* **Excerpt**:

I'm not saying that an IResource isn't a useful concept, nor that you'd
want to get rid of IResource.  What I'm saying is that if you _don't_
consume a path segment, you most likely do not have a resource.  Instead
you have an IRequestHandler.   That you try to model RequestHandler's as
a Resource will lead to logical inconsistencies: you will assume that it
has a URI that names it, when in fact, it doesn't.

Furthermore, if you distinguish between an IResource and a lower-level
IRequestHandler; you can extend the IResource with more goodies
such as a method to return the "Canonical URL" for that resource.
This would be a very valuable boon -- but it isn't possible for
your general IRequestHandler.

| >Assuming a 'peers' collection; you only need to access the peers
| >that your IRequestHandler (or IResource) knows or cares about.
| 
| I've worked with a couple of systems that worked that way, and that's 
| generally not what happens.  People notice that 'peers' (as you're 
| calling them) are handily available in some context they're working in, 
| and start using them.  Then they can't figure out how to write test cases 
| for their own code because they don't know how that contextual 
| information got set up.  Also, their model objects are totally broken 
| without lots of implicit context from the web-rendering code path.  See 
| also Zope's now-abandoned implicit acquisition for why this is bad.

* **The problem**: Extend the thread excerpt above on IResource versus IRequestHandler, picking up right after its final sentence.

* **Data to examine**:

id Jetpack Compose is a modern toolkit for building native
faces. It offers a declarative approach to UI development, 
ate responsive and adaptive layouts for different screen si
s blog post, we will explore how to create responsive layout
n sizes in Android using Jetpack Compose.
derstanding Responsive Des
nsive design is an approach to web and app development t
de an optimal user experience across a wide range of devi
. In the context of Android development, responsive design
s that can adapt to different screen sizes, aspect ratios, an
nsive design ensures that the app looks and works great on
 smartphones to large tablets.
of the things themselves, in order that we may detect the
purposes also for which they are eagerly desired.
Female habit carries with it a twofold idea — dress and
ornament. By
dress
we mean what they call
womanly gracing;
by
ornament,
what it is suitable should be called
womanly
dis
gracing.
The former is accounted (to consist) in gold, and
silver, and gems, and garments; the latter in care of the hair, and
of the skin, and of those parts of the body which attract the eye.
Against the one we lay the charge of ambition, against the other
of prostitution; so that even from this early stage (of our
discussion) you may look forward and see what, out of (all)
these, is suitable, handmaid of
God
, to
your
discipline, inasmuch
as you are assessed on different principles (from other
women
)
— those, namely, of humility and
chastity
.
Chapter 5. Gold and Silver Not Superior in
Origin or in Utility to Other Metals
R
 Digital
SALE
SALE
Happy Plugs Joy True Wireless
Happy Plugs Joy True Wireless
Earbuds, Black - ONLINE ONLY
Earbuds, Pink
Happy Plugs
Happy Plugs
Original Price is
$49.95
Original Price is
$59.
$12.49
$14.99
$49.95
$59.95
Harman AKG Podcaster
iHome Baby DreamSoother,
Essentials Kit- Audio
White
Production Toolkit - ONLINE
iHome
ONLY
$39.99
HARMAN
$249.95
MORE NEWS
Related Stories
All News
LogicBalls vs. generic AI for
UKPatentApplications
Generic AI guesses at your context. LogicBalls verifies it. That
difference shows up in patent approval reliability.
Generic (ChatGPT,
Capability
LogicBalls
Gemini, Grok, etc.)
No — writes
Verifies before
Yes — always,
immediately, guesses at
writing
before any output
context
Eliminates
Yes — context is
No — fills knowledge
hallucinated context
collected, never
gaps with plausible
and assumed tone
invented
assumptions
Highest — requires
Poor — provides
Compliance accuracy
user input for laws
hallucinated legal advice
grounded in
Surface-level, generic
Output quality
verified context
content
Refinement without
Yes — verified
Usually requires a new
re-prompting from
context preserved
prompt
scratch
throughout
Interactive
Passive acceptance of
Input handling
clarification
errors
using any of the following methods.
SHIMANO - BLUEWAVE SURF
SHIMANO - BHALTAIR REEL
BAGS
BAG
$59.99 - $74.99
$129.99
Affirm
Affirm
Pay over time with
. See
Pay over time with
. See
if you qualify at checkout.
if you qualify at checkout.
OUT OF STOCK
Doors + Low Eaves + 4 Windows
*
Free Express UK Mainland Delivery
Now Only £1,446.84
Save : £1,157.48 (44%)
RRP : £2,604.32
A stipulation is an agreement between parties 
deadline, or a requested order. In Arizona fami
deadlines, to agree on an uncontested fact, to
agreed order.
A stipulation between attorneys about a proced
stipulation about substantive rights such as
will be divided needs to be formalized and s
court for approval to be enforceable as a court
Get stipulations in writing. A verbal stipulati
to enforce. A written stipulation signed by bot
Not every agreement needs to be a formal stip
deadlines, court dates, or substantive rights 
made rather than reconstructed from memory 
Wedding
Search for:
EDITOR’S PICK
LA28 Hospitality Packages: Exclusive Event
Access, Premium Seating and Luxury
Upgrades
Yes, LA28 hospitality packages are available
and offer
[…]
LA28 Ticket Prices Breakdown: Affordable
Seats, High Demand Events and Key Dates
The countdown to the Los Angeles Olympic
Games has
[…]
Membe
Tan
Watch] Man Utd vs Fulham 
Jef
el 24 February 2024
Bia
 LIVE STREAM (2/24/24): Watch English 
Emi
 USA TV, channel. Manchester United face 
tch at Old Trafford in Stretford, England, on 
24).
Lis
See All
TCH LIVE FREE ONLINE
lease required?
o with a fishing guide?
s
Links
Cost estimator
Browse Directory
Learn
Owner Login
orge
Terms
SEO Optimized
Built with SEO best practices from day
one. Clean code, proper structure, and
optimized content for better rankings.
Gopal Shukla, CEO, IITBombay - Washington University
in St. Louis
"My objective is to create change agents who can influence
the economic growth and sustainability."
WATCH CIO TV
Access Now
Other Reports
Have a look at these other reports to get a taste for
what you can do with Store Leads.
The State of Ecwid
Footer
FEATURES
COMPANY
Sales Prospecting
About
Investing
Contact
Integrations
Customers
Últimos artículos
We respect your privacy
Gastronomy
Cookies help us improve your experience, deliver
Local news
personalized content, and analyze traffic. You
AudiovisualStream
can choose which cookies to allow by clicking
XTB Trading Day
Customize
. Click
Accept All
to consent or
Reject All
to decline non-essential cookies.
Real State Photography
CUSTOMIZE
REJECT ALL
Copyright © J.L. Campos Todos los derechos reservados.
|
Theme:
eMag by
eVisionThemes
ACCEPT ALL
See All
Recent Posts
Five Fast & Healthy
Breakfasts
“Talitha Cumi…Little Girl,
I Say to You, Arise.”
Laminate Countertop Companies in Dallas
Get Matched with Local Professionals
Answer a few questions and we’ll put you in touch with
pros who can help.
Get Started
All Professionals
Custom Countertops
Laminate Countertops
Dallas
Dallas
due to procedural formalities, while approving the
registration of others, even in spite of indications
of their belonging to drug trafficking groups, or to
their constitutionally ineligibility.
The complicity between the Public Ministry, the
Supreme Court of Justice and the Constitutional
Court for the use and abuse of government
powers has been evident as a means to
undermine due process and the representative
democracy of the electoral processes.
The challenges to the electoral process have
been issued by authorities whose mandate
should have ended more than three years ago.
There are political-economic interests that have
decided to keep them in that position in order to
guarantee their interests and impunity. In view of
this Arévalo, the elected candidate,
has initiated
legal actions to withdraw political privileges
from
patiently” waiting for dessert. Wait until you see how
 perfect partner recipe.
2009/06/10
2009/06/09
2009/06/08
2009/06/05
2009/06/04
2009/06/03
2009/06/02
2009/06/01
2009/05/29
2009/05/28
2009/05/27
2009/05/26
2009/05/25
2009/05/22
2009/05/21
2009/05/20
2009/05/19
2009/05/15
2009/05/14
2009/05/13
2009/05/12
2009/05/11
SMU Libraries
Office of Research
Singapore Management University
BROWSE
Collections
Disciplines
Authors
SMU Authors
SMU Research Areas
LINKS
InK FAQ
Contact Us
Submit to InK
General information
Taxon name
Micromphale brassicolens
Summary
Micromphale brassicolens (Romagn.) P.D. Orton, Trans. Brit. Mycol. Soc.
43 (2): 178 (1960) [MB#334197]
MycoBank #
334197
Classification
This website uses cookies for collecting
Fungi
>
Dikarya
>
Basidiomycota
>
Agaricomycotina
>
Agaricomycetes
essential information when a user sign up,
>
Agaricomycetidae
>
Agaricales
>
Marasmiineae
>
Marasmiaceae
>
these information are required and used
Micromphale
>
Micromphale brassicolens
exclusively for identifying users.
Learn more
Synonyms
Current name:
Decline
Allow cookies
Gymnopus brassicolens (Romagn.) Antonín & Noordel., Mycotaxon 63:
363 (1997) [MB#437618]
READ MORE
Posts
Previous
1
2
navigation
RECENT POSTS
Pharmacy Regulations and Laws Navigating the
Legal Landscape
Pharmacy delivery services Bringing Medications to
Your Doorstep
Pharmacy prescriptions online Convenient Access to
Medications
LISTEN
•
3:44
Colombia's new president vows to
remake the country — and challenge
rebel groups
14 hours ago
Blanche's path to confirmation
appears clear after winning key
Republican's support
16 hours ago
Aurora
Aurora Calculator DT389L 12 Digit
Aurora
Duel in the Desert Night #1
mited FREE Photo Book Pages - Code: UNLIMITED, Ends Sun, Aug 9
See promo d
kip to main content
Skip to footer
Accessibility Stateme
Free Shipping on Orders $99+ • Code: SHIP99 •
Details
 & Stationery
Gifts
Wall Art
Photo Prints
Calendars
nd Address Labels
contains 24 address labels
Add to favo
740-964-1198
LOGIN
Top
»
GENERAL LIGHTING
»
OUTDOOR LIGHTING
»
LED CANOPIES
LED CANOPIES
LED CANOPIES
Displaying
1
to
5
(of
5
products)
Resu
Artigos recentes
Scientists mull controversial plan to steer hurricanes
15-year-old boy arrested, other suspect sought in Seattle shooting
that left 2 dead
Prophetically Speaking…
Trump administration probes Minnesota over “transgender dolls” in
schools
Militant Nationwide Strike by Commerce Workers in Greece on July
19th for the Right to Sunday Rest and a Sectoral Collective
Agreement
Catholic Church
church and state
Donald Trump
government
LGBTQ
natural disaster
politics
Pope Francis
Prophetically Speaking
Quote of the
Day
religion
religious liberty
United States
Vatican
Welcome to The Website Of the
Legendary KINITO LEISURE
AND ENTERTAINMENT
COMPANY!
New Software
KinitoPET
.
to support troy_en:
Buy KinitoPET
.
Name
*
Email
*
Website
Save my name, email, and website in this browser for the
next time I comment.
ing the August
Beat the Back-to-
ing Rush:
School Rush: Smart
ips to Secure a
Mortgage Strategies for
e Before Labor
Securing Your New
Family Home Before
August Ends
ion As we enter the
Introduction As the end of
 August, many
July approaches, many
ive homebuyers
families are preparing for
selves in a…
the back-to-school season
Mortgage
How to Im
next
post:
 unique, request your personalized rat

* **Written answer**:
This is a *perfect* argument for why you need a Request-Handling stage
that happens before Resource processing.  If someone is adding those
'peers', they should happen via RequestHandlers -- not Resources.

This would also allow you to 'cache' resources via URI; since the
request handlers would have already been run.   Please consider for
a moment the distinction that I'm making... picture this handler chain:

 SessionManager -> Authentication -> Resource-Processor -> Content-Compressor

where Resource-Processor is a IRequestHandler that implements your
existing Resource resolution and passes the Response on to the
Content-Compressor as it heads back to the client.  

It's just a layer one lower than your Resources (where they fit
into a stage of the request processing).

| >| getSession is designed to bridge requests automatically from within the
| >| HTTP server's framework code, by setting cookies and such.  Session
| >| management is a task that should be accomplished by a resource object
| >| which can be independently tested, not by the server code.
| >
| >No disagreement here.
| 
| Great!  I was waiting for one of those :).

I don't think that we have much of a disagreement.  Your system is,
IMHO, stella; or I wouldn't be using it nor spending time trying to
make it even better.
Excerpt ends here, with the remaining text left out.